Records shown:
┌──
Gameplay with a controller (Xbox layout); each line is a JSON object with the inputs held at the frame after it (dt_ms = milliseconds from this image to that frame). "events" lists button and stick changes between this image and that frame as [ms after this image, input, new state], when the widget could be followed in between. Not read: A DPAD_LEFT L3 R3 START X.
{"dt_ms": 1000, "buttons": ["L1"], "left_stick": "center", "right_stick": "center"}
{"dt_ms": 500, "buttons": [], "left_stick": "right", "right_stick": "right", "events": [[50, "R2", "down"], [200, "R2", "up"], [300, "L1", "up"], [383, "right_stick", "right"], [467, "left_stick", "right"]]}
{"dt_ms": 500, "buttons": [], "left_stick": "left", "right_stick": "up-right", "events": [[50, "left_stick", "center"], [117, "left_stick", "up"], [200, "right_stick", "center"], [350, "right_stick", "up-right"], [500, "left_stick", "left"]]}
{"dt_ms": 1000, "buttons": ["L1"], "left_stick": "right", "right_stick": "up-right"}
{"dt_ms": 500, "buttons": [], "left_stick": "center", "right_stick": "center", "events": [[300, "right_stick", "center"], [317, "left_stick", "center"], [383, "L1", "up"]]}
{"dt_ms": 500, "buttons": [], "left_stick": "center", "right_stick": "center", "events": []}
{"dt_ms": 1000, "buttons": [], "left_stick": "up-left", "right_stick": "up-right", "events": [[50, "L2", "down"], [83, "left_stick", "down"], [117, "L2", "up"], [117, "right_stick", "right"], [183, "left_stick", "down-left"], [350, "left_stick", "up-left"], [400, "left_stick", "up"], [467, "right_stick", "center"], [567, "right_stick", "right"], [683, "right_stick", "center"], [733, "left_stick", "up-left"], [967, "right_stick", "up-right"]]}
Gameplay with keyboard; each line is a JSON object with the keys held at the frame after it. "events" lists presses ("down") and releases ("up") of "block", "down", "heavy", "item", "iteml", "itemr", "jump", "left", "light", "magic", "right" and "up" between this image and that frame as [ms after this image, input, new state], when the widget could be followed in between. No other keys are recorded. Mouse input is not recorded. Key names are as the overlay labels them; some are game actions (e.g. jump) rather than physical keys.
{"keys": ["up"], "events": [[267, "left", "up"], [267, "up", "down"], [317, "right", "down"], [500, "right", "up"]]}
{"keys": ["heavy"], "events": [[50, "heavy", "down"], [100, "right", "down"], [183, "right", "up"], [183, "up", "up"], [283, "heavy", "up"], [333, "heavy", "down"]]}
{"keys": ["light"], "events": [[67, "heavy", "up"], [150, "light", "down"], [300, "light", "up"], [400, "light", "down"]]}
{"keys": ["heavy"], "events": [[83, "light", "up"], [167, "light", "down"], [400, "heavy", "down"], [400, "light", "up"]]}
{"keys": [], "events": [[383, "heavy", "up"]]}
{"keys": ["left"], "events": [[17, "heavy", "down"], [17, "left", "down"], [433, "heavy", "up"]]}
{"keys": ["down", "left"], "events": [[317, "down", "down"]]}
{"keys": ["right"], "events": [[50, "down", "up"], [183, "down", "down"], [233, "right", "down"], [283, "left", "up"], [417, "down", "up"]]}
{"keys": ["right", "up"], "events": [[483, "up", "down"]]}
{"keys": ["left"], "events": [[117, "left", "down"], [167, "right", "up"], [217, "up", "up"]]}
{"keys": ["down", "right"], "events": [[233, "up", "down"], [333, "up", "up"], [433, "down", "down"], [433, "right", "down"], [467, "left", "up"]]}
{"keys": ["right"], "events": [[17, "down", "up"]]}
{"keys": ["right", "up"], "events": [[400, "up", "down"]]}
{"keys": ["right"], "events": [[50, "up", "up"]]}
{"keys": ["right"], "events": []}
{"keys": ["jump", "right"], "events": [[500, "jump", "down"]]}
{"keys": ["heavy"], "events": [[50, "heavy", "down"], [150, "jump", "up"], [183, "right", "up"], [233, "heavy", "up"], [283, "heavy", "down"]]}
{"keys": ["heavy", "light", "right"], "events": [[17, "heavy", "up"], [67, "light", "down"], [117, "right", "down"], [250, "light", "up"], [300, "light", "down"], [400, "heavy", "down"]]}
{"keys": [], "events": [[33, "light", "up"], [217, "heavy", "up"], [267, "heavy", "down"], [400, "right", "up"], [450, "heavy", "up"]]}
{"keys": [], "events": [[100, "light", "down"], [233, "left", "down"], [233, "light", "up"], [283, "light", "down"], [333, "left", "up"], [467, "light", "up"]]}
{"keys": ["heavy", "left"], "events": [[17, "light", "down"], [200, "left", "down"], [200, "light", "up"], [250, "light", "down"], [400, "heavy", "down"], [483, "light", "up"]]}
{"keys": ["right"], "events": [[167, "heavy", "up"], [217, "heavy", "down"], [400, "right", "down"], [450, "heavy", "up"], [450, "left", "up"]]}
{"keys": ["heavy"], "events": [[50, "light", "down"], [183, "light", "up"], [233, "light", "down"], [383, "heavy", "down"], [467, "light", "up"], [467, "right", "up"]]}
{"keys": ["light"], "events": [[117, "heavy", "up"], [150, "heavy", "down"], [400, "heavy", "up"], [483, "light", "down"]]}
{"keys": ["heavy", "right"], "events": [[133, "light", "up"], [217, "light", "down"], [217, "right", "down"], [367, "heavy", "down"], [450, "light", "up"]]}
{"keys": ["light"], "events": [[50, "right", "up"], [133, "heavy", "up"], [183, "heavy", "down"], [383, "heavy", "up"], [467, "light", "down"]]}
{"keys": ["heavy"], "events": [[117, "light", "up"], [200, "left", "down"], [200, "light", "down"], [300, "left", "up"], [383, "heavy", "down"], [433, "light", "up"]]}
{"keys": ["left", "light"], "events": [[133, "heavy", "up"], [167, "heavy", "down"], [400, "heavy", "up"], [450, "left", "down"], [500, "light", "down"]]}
└──
Exercise goal:
Your task is to copy every record exactly.

Written reply:
Gameplay with a controller (Xbox layout); each line is a JSON object with the inputs held at the frame after it (dt_ms = milliseconds from this image to that frame). "events" lists button and stick changes between this image and that frame as [ms after this image, input, new state], when the widget could be followed in between. Not read: A DPAD_LEFT L3 R3 START X.
{"dt_ms": 1000, "buttons": ["L1"], "left_stick": "center", "right_stick": "center"}
{"dt_ms": 500, "buttons": [], "left_stick": "right", "right_stick": "right", "events": [[50, "R2", "down"], [200, "R2", "up"], [300, "L1", "up"], [383, "right_stick", "right"], [467, "left_stick", "right"]]}
{"dt_ms": 500, "buttons": [], "left_stick": "left", "right_stick": "up-right", "events": [[50, "left_stick", "center"], [117, "left_stick", "up"], [200, "right_stick", "center"], [350, "right_stick", "up-right"], [500, "left_stick", "left"]]}
{"dt_ms": 1000, "buttons": ["L1"], "left_stick": "right", "right_stick": "up-right"}
{"dt_ms": 500, "buttons": [], "left_stick": "center", "right_stick": "center", "events": [[300, "right_stick", "center"], [317, "left_stick", "center"], [383, "L1", "up"]]}
{"dt_ms": 500, "buttons": [], "left_stick": "center", "right_stick": "center", "events": []}
{"dt_ms": 1000, "buttons": [], "left_stick": "up-left", "right_stick": "up-right", "events": [[50, "L2", "down"], [83, "left_stick", "down"], [117, "L2", "up"], [117, "right_stick", "right"], [183, "left_stick", "down-left"], [350, "left_stick", "up-left"], [400, "left_stick", "up"], [467, "right_stick", "center"], [567, "right_stick", "right"], [683, "right_stick", "center"], [733, "left_stick", "up-left"], [967, "right_stick", "up-right"]]}
Gameplay with keyboard; each line is a JSON object with the keys held at the frame after it. "events" lists presses ("down") and releases ("up") of "block", "down", "heavy", "item", "iteml", "itemr", "jump", "left", "light", "magic", "right" and "up" between this image and that frame as [ms after this image, input, new state], when the widget could be followed in between. No other keys are recorded. Mouse input is not recorded. Key names are as the overlay labels them; some are game actions (e.g. jump) rather than physical keys.
{"keys": ["up"], "events": [[267, "left", "up"], [267, "up", "down"], [317, "right", "down"], [500, "right", "up"]]}
{"keys": ["heavy"], "events": [[50, "heavy", "down"], [100, "right", "down"], [183, "right", "up"], [183, "up", "up"], [283, "heavy", "up"], [333, "heavy", "down"]]}
{"keys": ["light"], "events": [[67, "heavy", "up"], [150, "light", "down"], [300, "light", "up"], [400, "light", "down"]]}
{"keys": ["heavy"], "events": [[83, "light", "up"], [167, "light", "down"], [400, "heavy", "down"], [400, "light", "up"]]}
{"keys": [], "events": [[383, "heavy", "up"]]}
{"keys": ["left"], "events": [[17, "heavy", "down"], [17, "left", "down"], [433, "heavy", "up"]]}
{"keys": ["down", "left"], "events": [[317, "down", "down"]]}
{"keys": ["right"], "events": [[50, "down", "up"], [183, "down", "down"], [233, "right", "down"], [283, "left", "up"], [417, "down", "up"]]}
{"keys": ["right", "up"], "events": [[483, "up", "down"]]}
{"keys": ["left"], "events": [[117, "left", "down"], [167, "right", "up"], [217, "up", "up"]]}
{"keys": ["down", "right"], "events": [[233, "up", "down"], [333, "up", "up"], [433, "down", "down"], [433, "right", "down"], [467, "left", "up"]]}
{"keys": ["right"], "events": [[17, "down", "up"]]}
{"keys": ["right", "up"], "events": [[400, "up", "down"]]}
{"keys": ["right"], "events": [[50, "up", "up"]]}
{"keys": ["right"], "events": []}
{"keys": ["jump", "right"], "events": [[500, "jump", "down"]]}
{"keys": ["heavy"], "events": [[50, "heavy", "down"], [150, "jump", "up"], [183, "right", "up"], [233, "heavy", "up"], [283, "heavy", "down"]]}
{"keys": ["heavy", "light", "right"], "events": [[17, "heavy", "up"], [67, "light", "down"], [117, "right", "down"], [250, "light", "up"], [300, "light", "down"], [400, "heavy", "down"]]}
{"keys": [], "events": [[33, "light", "up"], [217, "heavy", "up"], [267, "heavy", "down"], [400, "right", "up"], [450, "heavy", "up"]]}
{"keys": [], "events": [[100, "light", "down"], [233, "left", "down"], [233, "light", "up"], [283, "light", "down"], [333, "left", "up"], [467, "light", "up"]]}
{"keys": ["heavy", "left"], "events": [[17, "light", "down"], [200, "left", "down"], [200, "light", "up"], [250, "light", "down"], [400, "heavy", "down"], [483, "light", "up"]]}
{"keys": ["right"], "events": [[167, "heavy", "up"], [217, "heavy", "down"], [400, "right", "down"], [450, "heavy", "up"], [450, "left", "up"]]}
{"keys": ["heavy"], "events": [[50, "light", "down"], [183, "light", "up"], [233, "light", "down"], [383, "heavy", "down"], [467, "light", "up"], [467, "right", "up"]]}
{"keys": ["light"], "events": [[117, "heavy", "up"], [150, "heavy", "down"], [400, "heavy", "up"], [483, "light", "down"]]}
{"keys": ["heavy", "right"], "events": [[133, "light", "up"], [217, "light", "down"], [217, "right", "down"], [367, "heavy", "down"], [450, "light", "up"]]}
{"keys": ["light"], "events": [[50, "right", "up"], [133, "heavy", "up"], [183, "heavy", "down"], [383, "heavy", "up"], [467, "light", "down"]]}
{"keys": ["heavy"], "events": [[117, "light", "up"], [200, "left", "down"], [200, "light", "down"], [300, "left", "up"], [383, "heavy", "down"], [433, "light", "up"]]}
{"keys": ["left", "light"], "events": [[133, "heavy", "up"], [167, "heavy", "down"], [400, "heavy", "up"], [450, "left", "down"], [500, "light", "down"]]}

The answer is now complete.